Nel chiostro del convento delle Dame della Croce a Parigi, ove Rossana s’è ritirata dopo aver appreso della morte di Cristiano, quel “mio amico”, fedele e irriverente, che è Cyrano de Bergerac s’appoggia all’albero fronzuto al centro della scena, come da testo, tirando di spada alle ombre della sera, “Che dite? … è vana … so … la resistenza adesso, ma non si pugna nella speranza del successo! No, no: più bello è battersi quando è invano – Qual fosco drappello è lì? – son mille … ah sì vi riconosco vecchi nemici miei, siete tutti colà! La Menzogna? Ecco, prendi! … ecco, ecco la Viltà ed ecco i Compromessi, i Pregiudizi! Che io venga a patti?
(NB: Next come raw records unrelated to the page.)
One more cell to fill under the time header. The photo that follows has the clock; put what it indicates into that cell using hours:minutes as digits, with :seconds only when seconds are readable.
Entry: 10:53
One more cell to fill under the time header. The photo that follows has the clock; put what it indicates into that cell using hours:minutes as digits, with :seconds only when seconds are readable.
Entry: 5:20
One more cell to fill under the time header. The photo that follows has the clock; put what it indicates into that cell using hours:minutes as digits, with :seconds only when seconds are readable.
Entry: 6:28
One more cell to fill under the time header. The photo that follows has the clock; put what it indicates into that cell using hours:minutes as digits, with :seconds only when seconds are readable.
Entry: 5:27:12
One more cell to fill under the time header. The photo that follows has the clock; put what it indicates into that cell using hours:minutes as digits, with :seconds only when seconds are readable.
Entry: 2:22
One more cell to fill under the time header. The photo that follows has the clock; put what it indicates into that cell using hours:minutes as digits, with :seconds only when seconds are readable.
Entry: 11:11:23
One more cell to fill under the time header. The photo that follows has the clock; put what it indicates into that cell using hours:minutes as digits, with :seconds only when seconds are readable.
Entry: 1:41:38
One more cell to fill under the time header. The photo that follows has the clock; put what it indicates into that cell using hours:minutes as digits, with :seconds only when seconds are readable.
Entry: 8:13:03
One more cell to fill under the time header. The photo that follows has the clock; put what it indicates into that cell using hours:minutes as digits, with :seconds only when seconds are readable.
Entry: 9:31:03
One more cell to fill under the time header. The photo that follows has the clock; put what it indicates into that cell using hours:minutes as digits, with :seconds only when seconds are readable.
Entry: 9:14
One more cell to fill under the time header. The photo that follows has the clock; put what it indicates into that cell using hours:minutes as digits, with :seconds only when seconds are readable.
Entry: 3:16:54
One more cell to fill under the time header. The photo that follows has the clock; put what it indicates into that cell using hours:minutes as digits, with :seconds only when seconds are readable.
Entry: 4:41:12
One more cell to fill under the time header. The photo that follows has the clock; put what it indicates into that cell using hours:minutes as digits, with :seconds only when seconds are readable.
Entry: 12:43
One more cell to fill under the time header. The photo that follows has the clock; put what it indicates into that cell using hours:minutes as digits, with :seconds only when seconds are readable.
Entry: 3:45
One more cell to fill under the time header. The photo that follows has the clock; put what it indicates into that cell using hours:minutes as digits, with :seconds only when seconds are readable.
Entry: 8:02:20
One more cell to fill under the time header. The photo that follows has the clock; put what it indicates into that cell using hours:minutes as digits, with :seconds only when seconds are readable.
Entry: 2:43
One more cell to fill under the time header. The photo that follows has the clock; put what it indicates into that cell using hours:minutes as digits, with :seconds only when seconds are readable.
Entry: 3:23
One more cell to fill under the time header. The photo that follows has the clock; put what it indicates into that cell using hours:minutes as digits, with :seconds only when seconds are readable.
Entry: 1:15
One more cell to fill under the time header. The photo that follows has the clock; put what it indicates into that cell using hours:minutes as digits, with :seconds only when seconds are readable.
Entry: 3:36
Mai! – Ed eccoti anche te, Stoltezza! – Io so che alfine sarò da voi disfatto; ma non monta: io mi batto, io mi batto, io mi batto …” (da bambino, al cinema all’aperto Zanarini, i lacrimoni il groppo in gola le mani serrate ai braccioli in legno e l’inespressa promessa, inconsapevole ancora, che egli sarebbe stato al mio fianco con il Corsaro Nero e il Don Chisciotte e per sempre, come tanti “eroi” della mia infanzia fra i cespugli di bambù nel giardino di viale M. Ceccarini e poi, in una giovinezza forse amara e certo trasognante, per le strade d’Europa. Essi, e immoti e fedeli e presenti, io di meno – e me ne dolgo assai – all’ombra con cui cercavano di preservarmi proprio da quel “fosco drappello”).
Io stesso, più volte, ho detto e l’ho scritto come la vita volga all’inesorabile tramonto quando la mente ed il cuore si affollano, non richiesti, di ricordi e questi divengono e s’impongono ben più d’immagini e voci del quotidiano esperire. E, però, tramontare e perire non sono la medesima cosa, come insegnava Martin Heidegger perché nel tramonto si raccoglie e si protegge l’aurora a venire. Così i ricordi possono trainare oltre il contingente e divenire patrimonio oltre colui che li rammemora e assumere, in qualche modo, valore di testimonianza e di riflessione.
A causa di polmonite Il 25 agosto del 1900 moriva, dopo oltre undici anni di assenza del gesto e della parola e d’ogni pensare, muta presenza di sé medesimo, “l’ospite più inquietante” fra i filosofi, Friedrich Nietzsche. E questo “nostro” Maestro – e sarei tentato e, forse, a volte ho avuto tanto ardire da collocarlo fra gli “amici” più cari– ci ha educato a metter in ogni nostro scritto qualcosa di noi stessi. Senza la carne e le ossa e il sangue cosa sarebbe il nostro dire se non vanità e vacuità da fantasmi? Tanti i suoi aforismi, tanti ove ciascuno di noi può ritrovarsi e condividere, forse un di più e di troppo per chi vuole saccheggiarne. Socrate nulla volle lasciare di scritto e Platone avrebbe voluto che nulla dei suoi dialoghi restasse – i greci sapevano come il fraintendimento fosse in agguato. Nel 2006, pubblicando Strade d’Europa, Rodolfo ed io apponemmo in quarta di copertina l’aforisma: “ecco nuvole temporalesche: ma è questo un buon motivo perché noi, spiriti liberi, eterei, giocondi, non dobbiamo procurarci una buona giornata?”. Appunto. Nella stagione ove domina il colore grigio della vergogna – pandemia dello spirito – datevi, dunque, alla rapina – non possiedo il rimpianto o rimorso o rancore e alcun rinnegamento così ben poco potete prendervi
– e, con voi e con la Stupidità in testa, quel “fosco drappello” potrà forse averla vinta. Magro bottino. (e mi rivolgo a te, Mario) “Voi mi strappate tutto, tutto: il lauro e la rosa! Strappate pur! Malgrado vostro, c’è qualche cosa ch’io mi porto (e stasera quando in cielo entrerò, fiero l’azzurra soglia salutarne io potrò;) ch’io porto meco, senza piega né macchia, a Dio, vostro malgrado…”.